For Ross Kinkaid the Vietnam War never ended. Although it's been fifteen years since his involvement with Shadow (a joint CIA/Army covert operation formed to disrupt the Communist governments) not a day goes by that he doesn't remember and think about the men who never came home and the men who were left behind.

The White House is ready to begin the final phase of operation Shadow. Kinkaid's involvement is essential, as he is the only person who knows the identity of the men inserted into the Cambodian regime.

Although bored with his 9 to 5 job, Kinkaid has a bigger problem. He fears he is falling in love with a married co-worker. So, when the invitation to return to active duty is issued, Kinkaid accepts. He is a man running from both his past and his future.
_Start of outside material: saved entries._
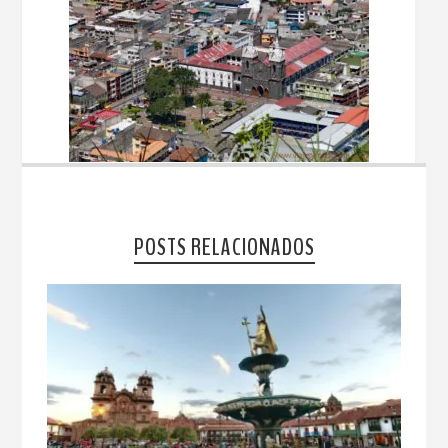
POSTS RELACIONADOS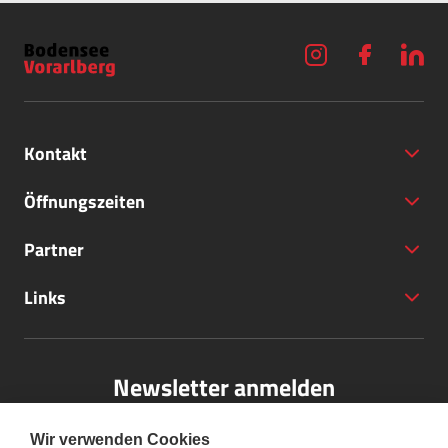
Kontakt
Öffnungszeiten
Partner
+43 (5572) 40797
Links
office@bodensee-vorarlberg.com
Newsletter anmelden
Bitte melden Sie sich für unseren Newsletter an.
Wir verwenden Cookies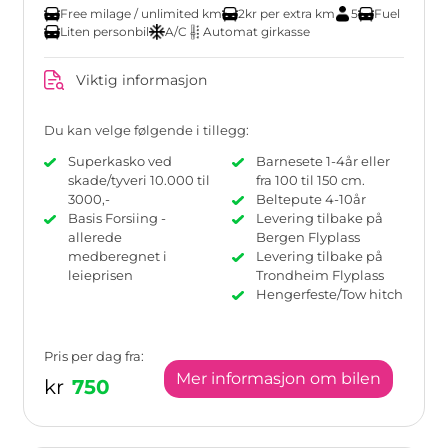
Free milage / unlimited km
2kr per extra km
5
Fuel
Liten personbil
A/C
Automat girkasse
Viktig informasjon
Du kan velge følgende i tillegg:
Superkasko ved
Barnesete 1-4år eller
skade/tyveri 10.000 til
fra 100 til 150 cm.
3000,-
Beltepute 4-10år
Basis Forsiing -
Levering tilbake på
allerede
Bergen Flyplass
medberegnet i
Levering tilbake på
leieprisen
Trondheim Flyplass
Hengerfeste/Tow hitch
Pris per dag fra:
Mer informasjon om bilen
kr
750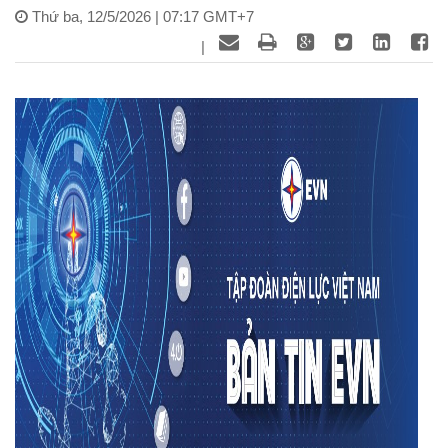
Thứ ba, 12/5/2026 | 07:17 GMT+7
|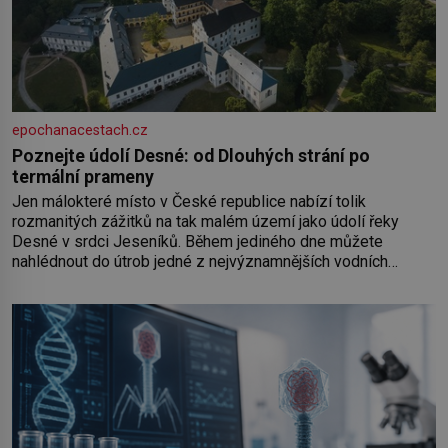
epochanacestach.cz
Poznejte údolí Desné: od Dlouhých strání po
termální prameny
Jen málokteré místo v České republice nabízí tolik
rozmanitých zážitků na tak malém území jako údolí řeky
Desné v srdci Jeseníků. Během jediného dne můžete
nahlédnout do útrob jedné z nejvýznamnějších vodních
elektráren v Evropě, vydat se na horské hřebeny, projet se na
koloběžce a den zakončit poznáváním památek ve Velkých
Losinách nebo v termálním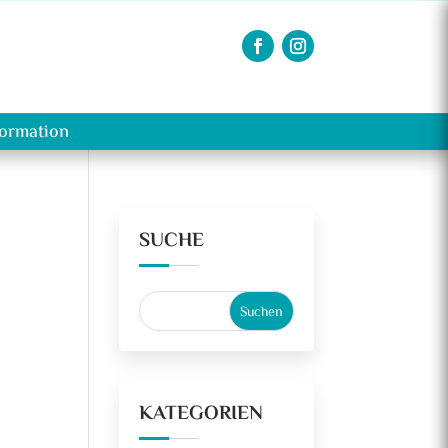
formation
SUCHE
KATEGORIEN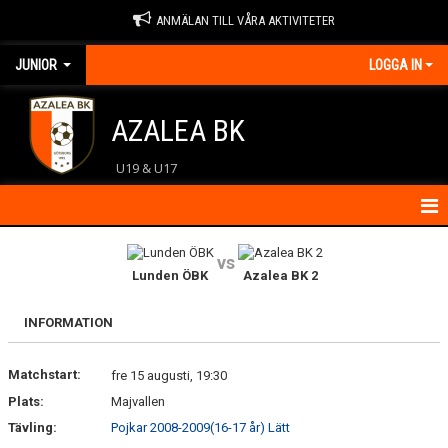
ANMÄLAN TILL VÅRA AKTIVITETER
JUNIOR
LOGGA IN
AZALEA BK
U19 & U17
HEM
vs
Lunden ÖBK
Azalea BK 2
KONTAKT
INFORMATION
NYHETER
Matchstart:
KALENDER
fre 15 augusti, 19:30
Plats:
Majvallen
MATCHER
Tävling:
Pojkar 2008-2009(16-17 år) Lätt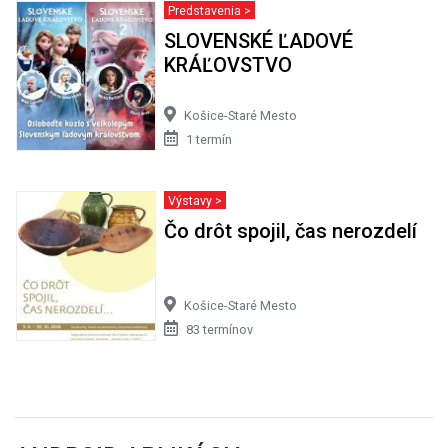
Predstavenia >
SLOVENSKÉ ĽADOVÉ
KRÁĽOVSTVO
Košice-Staré Mesto
1 termín
Výstavy >
Čo drôt spojil, čas nerozdelí
Košice-Staré Mesto
83 termínov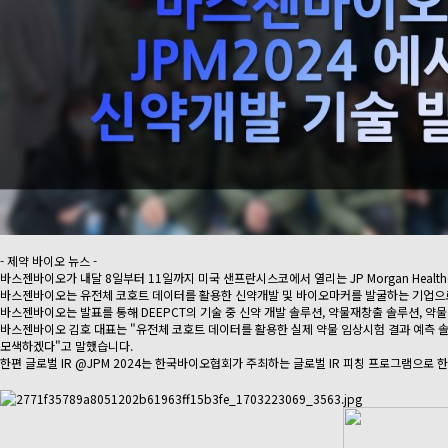
- 제약 바이오 뉴스 -
바스젠바이오가 내달 8일부터 11일까지 미국 샌프란시스코에서 열리는 JP Morgan Healthc
바스젠바이오는 유전체 코호트 데이터를 활용한 신약개발 및 바이오마커를 발굴하는 기업으로 K
바스젠바이오는 발표를 통해 DEEPCT의 기술 중 신약 개발 솔루션, 약물재창출 솔루션, 
바스젠바이오 김호 대표는 "유전체 코호트 데이터를 활용한 실제 약물 임상시험 결과 예측 솔루션
모색하겠다"고 말했습니다.
한편 글로벌 IR @JPM 2024는 한국바이오협회가 주최하는 글로벌 IR 피칭 프로그램으로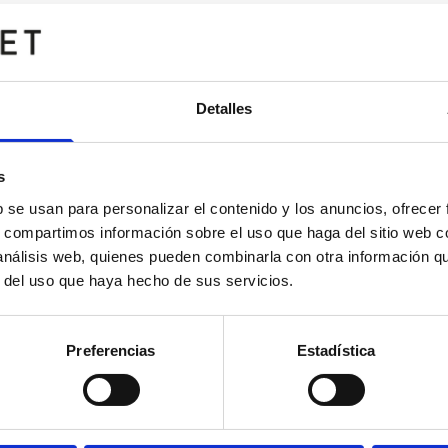
Detalles
s
b se usan para personalizar el contenido y los anuncios, ofrecer
s, compartimos información sobre el uso que haga del sitio web 
 análisis web, quienes pueden combinarla con otra información q
r del uso que haya hecho de sus servicios.
Preferencias
Estadística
He soon discovers that this is a race he can't win.

Before the final curtain falls, Kinkaid will discover enemies he didn't know he had . . . friends he didn't know he had . . . and the woman he was meant to spend his life with.

Think John Wayne, think honor, think dedication to duty, love of country, and think of a man with memories to battle and a past that needs closure and you'll have a good handle on Ross Kinkaid.

Although there are certain elements of Shadows in Replay that stretch the realm of believability, for anyone who enjoys Military espionage thrillers Shadows in Replay will hit the mark.